Record excerpts:
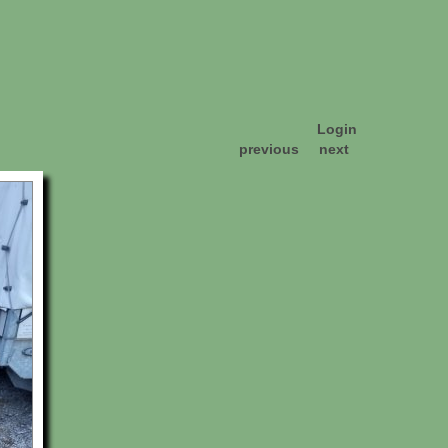
Login
previous
next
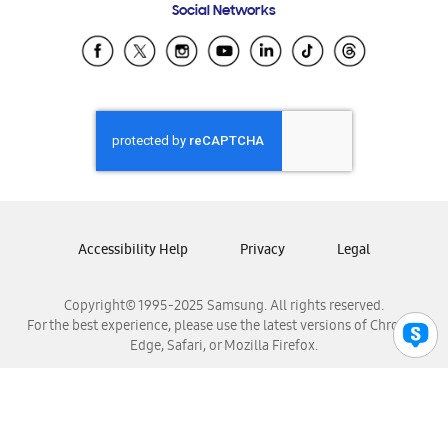
Social Networks
Samsung Ecuador
Samsung El Salvador
Samsung Guatemala
Samsung Honduras
Samsung Nicaragua
Samsung Panamá
Samsung República Dominicana
Samsung Venezuela
Accessibility Help
Privacy
Legal
Copyright© 1995-2025 Samsung. All rights reserved.
For the best experience, please use the latest versions of Chrome,
Edge, Safari, or Mozilla Firefox.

Aim of the exercise: Repeat the lines above, from the one containing "For the best" to the final line, word for word and with nothing else.

Answer to this problem:
For the best experience, please use the latest versions of Chrome,
Edge, Safari, or Mozilla Firefox.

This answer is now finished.